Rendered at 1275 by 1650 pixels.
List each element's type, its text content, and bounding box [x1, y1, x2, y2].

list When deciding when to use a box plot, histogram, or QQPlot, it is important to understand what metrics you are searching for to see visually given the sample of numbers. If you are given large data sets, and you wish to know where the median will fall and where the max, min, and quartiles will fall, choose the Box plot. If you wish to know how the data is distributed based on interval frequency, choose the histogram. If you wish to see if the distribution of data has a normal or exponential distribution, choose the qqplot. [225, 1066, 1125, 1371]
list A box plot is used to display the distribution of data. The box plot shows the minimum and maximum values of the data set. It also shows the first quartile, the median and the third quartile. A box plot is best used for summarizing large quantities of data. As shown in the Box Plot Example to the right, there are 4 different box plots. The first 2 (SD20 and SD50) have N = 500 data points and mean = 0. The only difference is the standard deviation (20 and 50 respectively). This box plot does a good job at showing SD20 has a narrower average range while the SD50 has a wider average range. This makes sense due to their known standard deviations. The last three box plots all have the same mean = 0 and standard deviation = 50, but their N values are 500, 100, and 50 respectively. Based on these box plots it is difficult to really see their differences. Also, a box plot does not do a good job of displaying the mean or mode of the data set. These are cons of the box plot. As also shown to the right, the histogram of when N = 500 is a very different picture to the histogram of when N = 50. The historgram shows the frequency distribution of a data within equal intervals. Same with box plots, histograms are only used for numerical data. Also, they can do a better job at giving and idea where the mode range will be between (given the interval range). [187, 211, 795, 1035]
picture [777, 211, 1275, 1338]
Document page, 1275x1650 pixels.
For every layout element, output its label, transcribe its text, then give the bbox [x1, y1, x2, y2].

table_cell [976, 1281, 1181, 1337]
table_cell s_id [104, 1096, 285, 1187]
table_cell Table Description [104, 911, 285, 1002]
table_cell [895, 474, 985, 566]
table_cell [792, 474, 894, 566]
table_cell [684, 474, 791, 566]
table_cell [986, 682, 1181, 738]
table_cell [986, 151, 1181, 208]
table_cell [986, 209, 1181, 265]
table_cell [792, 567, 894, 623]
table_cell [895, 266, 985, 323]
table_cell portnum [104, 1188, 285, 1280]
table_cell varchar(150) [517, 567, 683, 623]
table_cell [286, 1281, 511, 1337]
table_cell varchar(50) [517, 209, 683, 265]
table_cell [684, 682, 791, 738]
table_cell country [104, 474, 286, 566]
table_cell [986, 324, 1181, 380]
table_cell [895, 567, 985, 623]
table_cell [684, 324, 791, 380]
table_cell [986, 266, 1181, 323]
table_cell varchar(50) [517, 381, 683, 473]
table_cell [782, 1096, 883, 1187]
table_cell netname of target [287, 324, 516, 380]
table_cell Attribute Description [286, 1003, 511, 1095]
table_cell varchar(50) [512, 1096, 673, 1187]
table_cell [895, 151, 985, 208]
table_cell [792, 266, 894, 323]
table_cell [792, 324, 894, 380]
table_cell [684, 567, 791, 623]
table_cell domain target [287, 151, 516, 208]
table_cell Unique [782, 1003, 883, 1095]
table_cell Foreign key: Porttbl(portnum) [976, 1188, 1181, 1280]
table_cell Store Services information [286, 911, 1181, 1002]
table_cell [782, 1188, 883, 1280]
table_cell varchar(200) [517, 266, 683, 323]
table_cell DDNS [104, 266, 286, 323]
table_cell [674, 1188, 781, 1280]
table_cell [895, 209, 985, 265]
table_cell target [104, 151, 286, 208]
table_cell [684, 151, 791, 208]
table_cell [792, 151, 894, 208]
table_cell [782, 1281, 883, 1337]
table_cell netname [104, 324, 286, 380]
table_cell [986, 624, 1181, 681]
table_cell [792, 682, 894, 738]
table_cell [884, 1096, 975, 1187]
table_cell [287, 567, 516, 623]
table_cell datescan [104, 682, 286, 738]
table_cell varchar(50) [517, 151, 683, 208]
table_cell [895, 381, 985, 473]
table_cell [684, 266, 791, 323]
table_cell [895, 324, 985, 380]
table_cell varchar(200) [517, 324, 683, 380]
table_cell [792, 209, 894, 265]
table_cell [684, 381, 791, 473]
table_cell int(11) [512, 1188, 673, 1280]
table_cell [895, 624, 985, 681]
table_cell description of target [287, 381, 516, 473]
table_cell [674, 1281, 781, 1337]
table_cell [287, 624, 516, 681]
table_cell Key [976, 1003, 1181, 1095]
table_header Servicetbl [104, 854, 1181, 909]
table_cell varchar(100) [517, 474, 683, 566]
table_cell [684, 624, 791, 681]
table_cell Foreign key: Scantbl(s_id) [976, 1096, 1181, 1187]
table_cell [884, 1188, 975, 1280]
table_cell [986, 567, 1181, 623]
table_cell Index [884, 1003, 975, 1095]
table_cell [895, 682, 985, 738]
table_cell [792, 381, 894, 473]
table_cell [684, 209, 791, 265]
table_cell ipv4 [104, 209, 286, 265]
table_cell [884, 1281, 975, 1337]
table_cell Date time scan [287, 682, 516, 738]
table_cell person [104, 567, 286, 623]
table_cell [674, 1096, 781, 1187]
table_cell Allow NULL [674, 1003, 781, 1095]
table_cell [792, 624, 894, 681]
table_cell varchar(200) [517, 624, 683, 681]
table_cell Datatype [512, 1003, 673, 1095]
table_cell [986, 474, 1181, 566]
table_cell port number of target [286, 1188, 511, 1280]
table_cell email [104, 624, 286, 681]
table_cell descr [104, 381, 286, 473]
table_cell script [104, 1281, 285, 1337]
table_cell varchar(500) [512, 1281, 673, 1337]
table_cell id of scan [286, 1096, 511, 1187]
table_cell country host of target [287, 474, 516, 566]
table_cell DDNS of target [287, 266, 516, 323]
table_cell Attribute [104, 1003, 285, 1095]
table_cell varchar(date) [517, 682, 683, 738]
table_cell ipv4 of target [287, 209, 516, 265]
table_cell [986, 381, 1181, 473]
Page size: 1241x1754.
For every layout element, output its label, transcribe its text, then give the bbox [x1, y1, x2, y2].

_ _ _ _ _ _ _

Task goal: Write out the listing exactly, keeping every character.

Written reply:
Rendered at 1275 by 1650 pixels.
List each element's type, its text content, and bounding box [x1, y1, x2, y2].

list When deciding when to use a box plot, histogram, or QQPlot, it is important to understand what metrics you are searching for to see visually given the sample of numbers. If you are given large data sets, and you wish to know where the median will fall and where the max, min, and quartiles will fall, choose the Box plot. If you wish to know how the data is distributed based on interval frequency, choose the histogram. If you wish to see if the distribution of data has a normal or exponential distribution, choose the qqplot. [225, 1066, 1125, 1371]
list A box plot is used to display the distribution of data. The box plot shows the minimum and maximum values of the data set. It also shows the first quartile, the median and the third quartile. A box plot is best used for summarizing large quantities of data. As shown in the Box Plot Example to the right, there are 4 different box plots. The first 2 (SD20 and SD50) have N = 500 data points and mean = 0. The only difference is the standard deviation (20 and 50 respectively). This box plot does a good job at showing SD20 has a narrower average range while the SD50 has a wider average range. This makes sense due to their known standard deviations. The last three box plots all have the same mean = 0 and standard deviation = 50, but their N values are 500, 100, and 50 respectively. Based on these box plots it is difficult to really see their differences. Also, a box plot does not do a good job of displaying the mean or mode of the data set. These are cons of the box plot. As also shown to the right, the histogram of when N = 500 is a very different picture to the histogram of when N = 50. The historgram shows the frequency distribution of a data within equal intervals. Same with box plots, histograms are only used for numerical data. Also, they can do a better job at giving and idea where the mode range will be between (given the interval range). [187, 211, 795, 1035]
picture [777, 211, 1275, 1338]
Document page, 1275x1650 pixels.
For every layout element, output its label, transcribe its text, then give the bbox [x1, y1, x2, y2].

table_cell [976, 1281, 1181, 1337]
table_cell s_id [104, 1096, 285, 1187]
table_cell Table Description [104, 911, 285, 1002]
table_cell [895, 474, 985, 566]
table_cell [792, 474, 894, 566]
table_cell [684, 474, 791, 566]
table_cell [986, 682, 1181, 738]
table_cell [986, 151, 1181, 208]
table_cell [986, 209, 1181, 265]
table_cell [792, 567, 894, 623]
table_cell [895, 266, 985, 323]
table_cell portnum [104, 1188, 285, 1280]
table_cell varchar(150) [517, 567, 683, 623]
table_cell [286, 1281, 511, 1337]
table_cell varchar(50) [517, 209, 683, 265]
table_cell [684, 682, 791, 738]
table_cell country [104, 474, 286, 566]
table_cell [986, 324, 1181, 380]
table_cell [895, 567, 985, 623]
table_cell [684, 324, 791, 380]
table_cell [986, 266, 1181, 323]
table_cell varchar(50) [517, 381, 683, 473]
table_cell [782, 1096, 883, 1187]
table_cell netname of target [287, 324, 516, 380]
table_cell Attribute Description [286, 1003, 511, 1095]
table_cell varchar(50) [512, 1096, 673, 1187]
table_cell [895, 151, 985, 208]
table_cell [792, 266, 894, 323]
table_cell [792, 324, 894, 380]
table_cell [684, 567, 791, 623]
table_cell domain target [287, 151, 516, 208]
table_cell Unique [782, 1003, 883, 1095]
table_cell Foreign key: Porttbl(portnum) [976, 1188, 1181, 1280]
table_cell Store Services information [286, 911, 1181, 1002]
table_cell [782, 1188, 883, 1280]
table_cell varchar(200) [517, 266, 683, 323]
table_cell DDNS [104, 266, 286, 323]
table_cell [674, 1188, 781, 1280]
table_cell [895, 209, 985, 265]
table_cell target [104, 151, 286, 208]
table_cell [684, 151, 791, 208]
table_cell [792, 151, 894, 208]
table_cell [782, 1281, 883, 1337]
table_cell netname [104, 324, 286, 380]
table_cell [986, 624, 1181, 681]
table_cell [792, 682, 894, 738]
table_cell [884, 1096, 975, 1187]
table_cell [287, 567, 516, 623]
table_cell datescan [104, 682, 286, 738]
table_cell varchar(50) [517, 151, 683, 208]
table_cell [895, 381, 985, 473]
table_cell [684, 266, 791, 323]
table_cell [895, 324, 985, 380]
table_cell varchar(200) [517, 324, 683, 380]
table_cell [792, 209, 894, 265]
table_cell [684, 381, 791, 473]
table_cell int(11) [512, 1188, 673, 1280]
table_cell [895, 624, 985, 681]
table_cell description of target [287, 381, 516, 473]
table_cell [674, 1281, 781, 1337]
table_cell [287, 624, 516, 681]
table_cell Key [976, 1003, 1181, 1095]
table_header Servicetbl [104, 854, 1181, 909]
table_cell varchar(100) [517, 474, 683, 566]
table_cell [684, 624, 791, 681]
table_cell Foreign key: Scantbl(s_id) [976, 1096, 1181, 1187]
table_cell [884, 1188, 975, 1280]
table_cell [986, 567, 1181, 623]
table_cell Index [884, 1003, 975, 1095]
table_cell [895, 682, 985, 738]
table_cell [792, 381, 894, 473]
table_cell [684, 209, 791, 265]
table_cell ipv4 [104, 209, 286, 265]
table_cell [884, 1281, 975, 1337]
table_cell Date time scan [287, 682, 516, 738]
table_cell person [104, 567, 286, 623]
table_cell [674, 1096, 781, 1187]
table_cell Allow NULL [674, 1003, 781, 1095]
table_cell [792, 624, 894, 681]
table_cell varchar(200) [517, 624, 683, 681]
table_cell Datatype [512, 1003, 673, 1095]
table_cell [986, 474, 1181, 566]
table_cell port number of target [286, 1188, 511, 1280]
table_cell email [104, 624, 286, 681]
table_cell descr [104, 381, 286, 473]
table_cell script [104, 1281, 285, 1337]
table_cell varchar(500) [512, 1281, 673, 1337]
table_cell id of scan [286, 1096, 511, 1187]
table_cell country host of target [287, 474, 516, 566]
table_cell DDNS of target [287, 266, 516, 323]
table_cell Attribute [104, 1003, 285, 1095]
table_cell varchar(date) [517, 682, 683, 738]
table_cell ipv4 of target [287, 209, 516, 265]
table_cell [986, 381, 1181, 473]
Page size: 1241x1754.
For every layout element, output its label, transcribe its text, then give the bbox [x1, y1, x2, y2].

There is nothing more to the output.